Going to the actual network diagram...
    http://www.nytimes.com/imagepages/2009/03/13/science/16visual-popup.html

Without knowing the key to the node size and colors...  I can intuit, or extract some interesting (to me) things.
  1. There are a few large clusters of relatively tightly coupled subjects which are relatively distinct from eachother.
    1. Soft Sciences, Religion, etc.
    2. Biology, Environmental Science, Ecology, Agriculture
    3. Hard Sciences, Physics, Chemistry, etc.
    4. Health Sciences
  2. The biggest "wad" are what some of us would call the "soft sciences".  It might not surprise some of us to notice that Law, and Education and Philosophy are fairly entertwined.  It *might* surprise some of us that statistics is so connected.  
  3. there is another "big wad that we might generally refer to as the hard sciences.  
  4. It might surprise some of us that Biology seems to be somewhat distinct from the other sciences, connected through biochemistry, toxicology and biotechnology.
  5. It might inform, if not surprise some of us to realize that Psychology might be tied to Biochemistry and that Biology ties to Architecture and Design through Biodiversity and Ecology.

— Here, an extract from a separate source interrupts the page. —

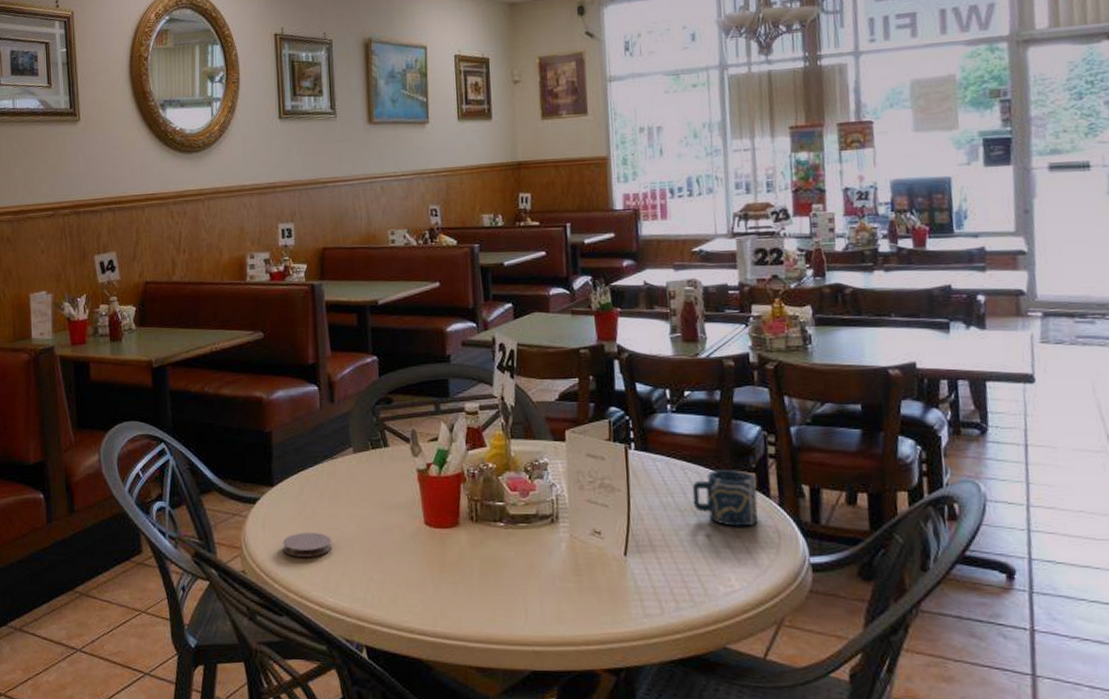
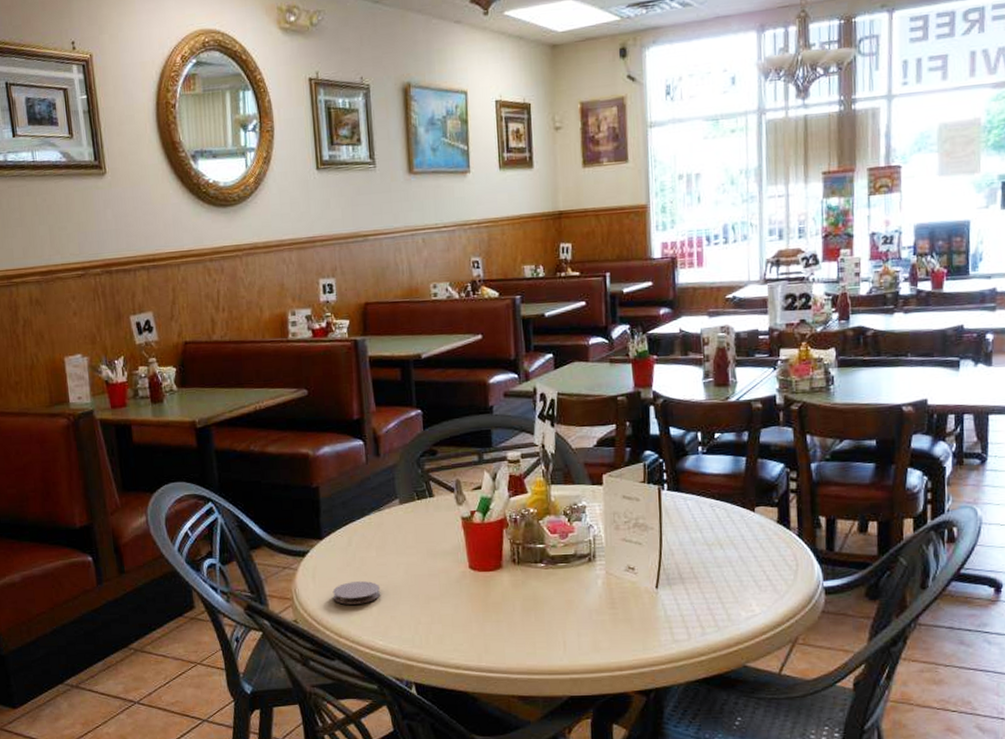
cup: present [692,470,759,527] -> none [719,505,779,557]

  6. It surprises me that the wad on the left in Red which roughly seems to relate to Medicine in general, doesn't tie in with Physiology and Genetics from within the Biology Cluster.

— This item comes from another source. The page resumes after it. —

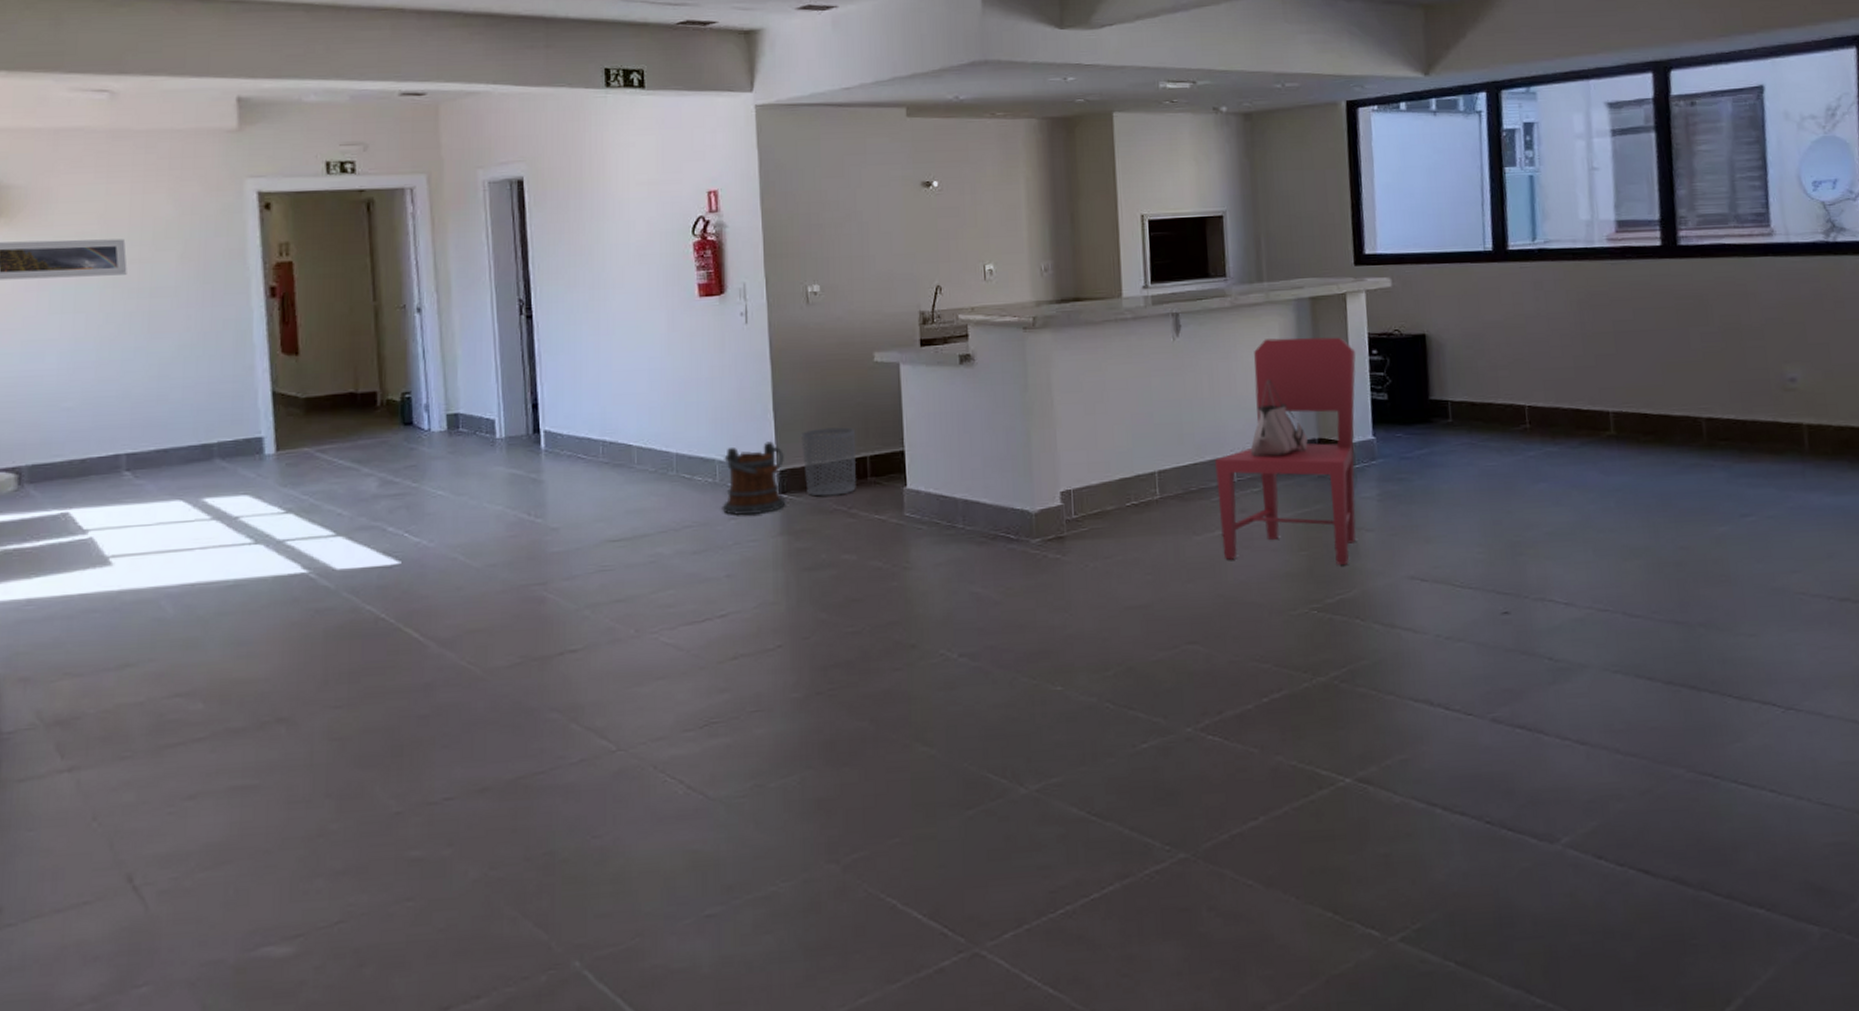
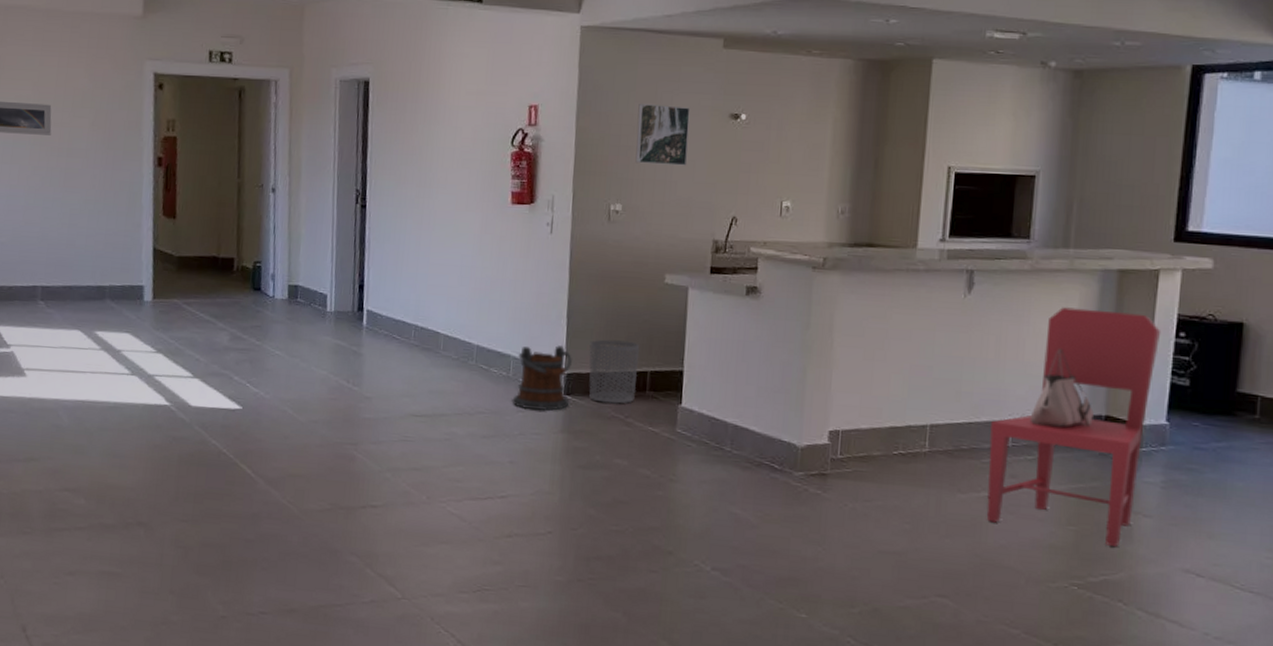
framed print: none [826,178,883,241] -> present [635,103,691,166]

  7. Does it surprise us that Statistics is tied to Medicine through Demographics and then through Clinical Trials?
It may be my experience and normal role, but an important thing I think I see in this visualization is that either the data or the tuning of the parameters might have artifacts.   This Visualization was probably not tuned for Analysis, or if it was, it was tuned for one aspect of the data.  It was probably tuned to make a pretty picture so folks who know nothing about what they are doing, would at least be able to see the rough structure and symmetry.  No criticism of their work here.
  1. Why is Pharmaceutical research disconnected from Clinical Pharmacology?

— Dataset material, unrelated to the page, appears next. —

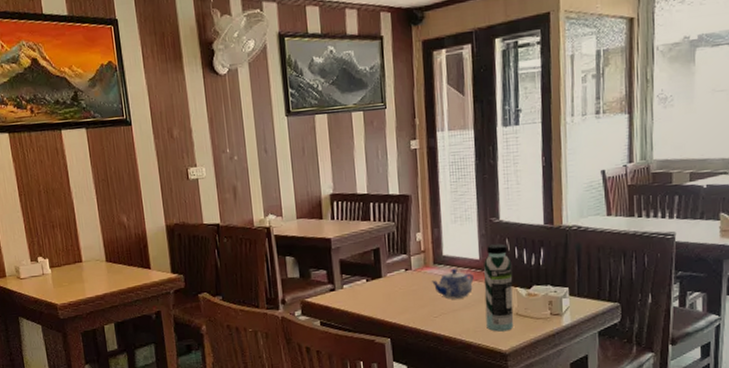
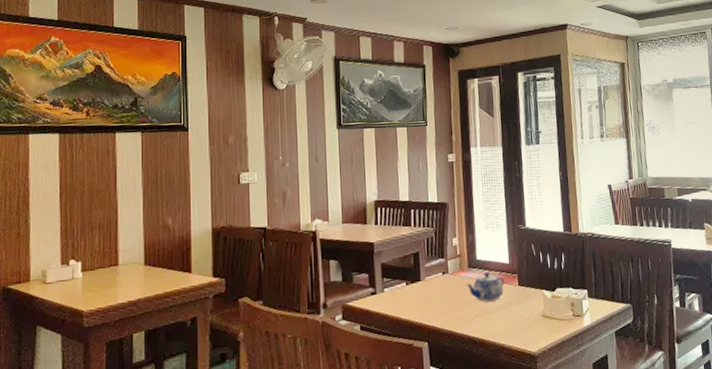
water bottle: present [484,243,514,332] -> none [513,249,541,334]

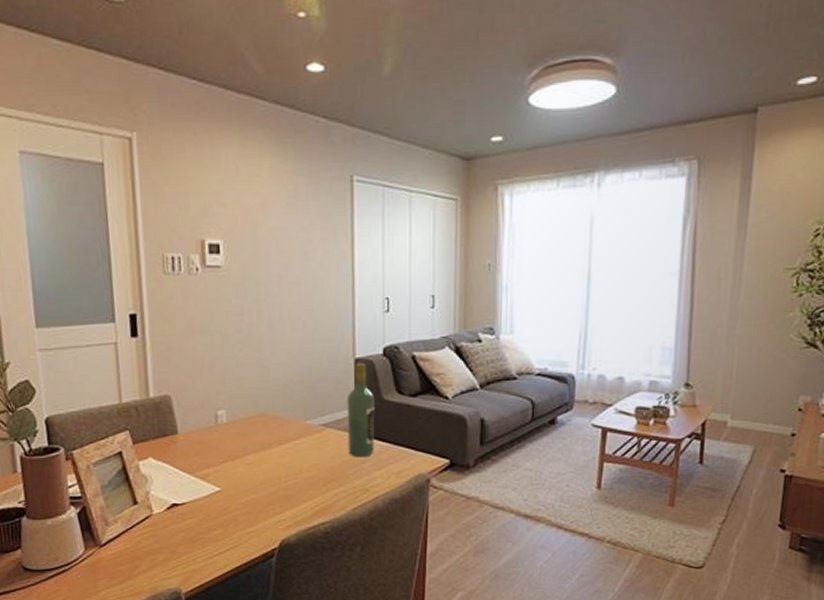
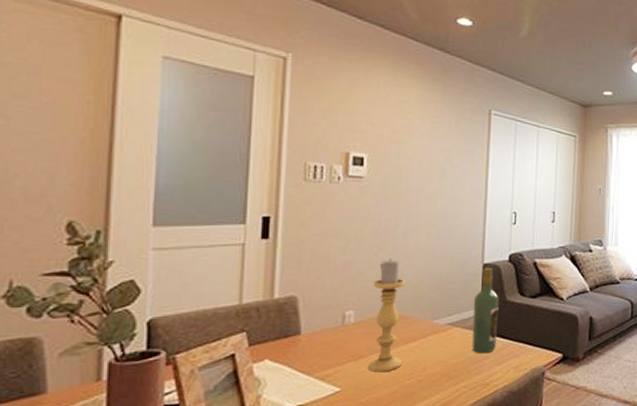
candle holder: none [241,354,278,474] -> present [367,258,405,373]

  2. Cognitive Science and Neurology?
  3. Where is Engineering?
  4. Why is Tourism there?
  5. What else is missing, obscured, or that I'm not noticing?
I immediately want to do several things:
  1. move this into 3D so there is more "conceptual layout space" and so I can adjust perspectives to see different otherwise occluded features.
  2. make it dynamic so that I can "pluck" portions of it and watch the disturbances propagate, adjust parameters and watch it evolve.
  3. play with the parameters to accentuate tight clusters or lightly connected subsets (this view is good that way).
  4. Select smaller subsets (zoom in on details).
  5. Interrogate specific  nodes for their details.
  6. Manually aggregate what my visual judgement suggests are "clusters", building a hypergraph.


And all this without really knowing what the data is and what they are really trying to show here.  The more I look at it, the more I get out of it (and the more questions I have).  Does anyone else have this experience?  Or is everyone else equally puzzled by this kind of "map"?

- Steve
PS.  Yes, Doug, I am avoiding a deadline, why else would I dive in so deep on this!